Jeździłem całą wiosnę i lato na Marathonach (zwykłych). Kupiłem nóweczki, kółka nowiutkie, świeżo zaplatane, proste jak struna.
Efekt jest dość taki sobie. To są jednak zwyczajne opony trekkingowe - czyt. do wiejskiego roweru. Opór czuję większy niż na koreańskich slickach po 22 PLN z zeszłego roku. Przyczepność taka sobie - jeden dzwon na wirażu. Natomiast to sie ładnie sprawuje na gruntowych dróżkach. Jesli są ubite - nie robię XC na poziomie (z przednim napędem).

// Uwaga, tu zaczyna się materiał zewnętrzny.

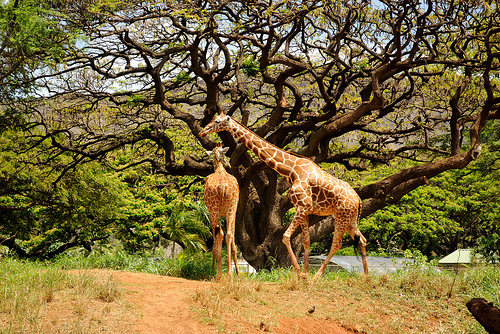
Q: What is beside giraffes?
A: Large tree with curved branches.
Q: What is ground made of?
A: Dirt and grass.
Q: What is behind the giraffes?
A: A tree.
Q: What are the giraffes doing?
A: Eating.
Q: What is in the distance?
A: Mountains.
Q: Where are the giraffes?
A: In front of the tree.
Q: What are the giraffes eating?
A: Leaves.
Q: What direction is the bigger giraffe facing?
A: Left.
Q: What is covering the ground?
A: Dirt patches and grass.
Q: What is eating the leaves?
A: Giraffes.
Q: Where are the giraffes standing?
A: Near the tree.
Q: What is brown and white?
A: The giraffes.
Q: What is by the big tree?
A: Two giraffes.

Komfort żaden jak się napompuje 5 bar a jak sie da 3 to idzie ciężko jak po błocie.
Synowi na urodziny kupiłem do zwykłego Kelly's własnie parę Big Apple. Fantastyczne opony. Lekko cicho i przyjemnie. Opór żaden - i rower płynie. Wyrzucam Marathony i na wiosnę zakładam Big Apple. Pomyślę tylko nad rozmiarem - czy nie wziąć szerszych - ten cholerny Lublin jest TRAGICZNY jeśli chodzi o stan nawierzchni.
Warto odżałować te kilkadziesiąt PLN różnicy.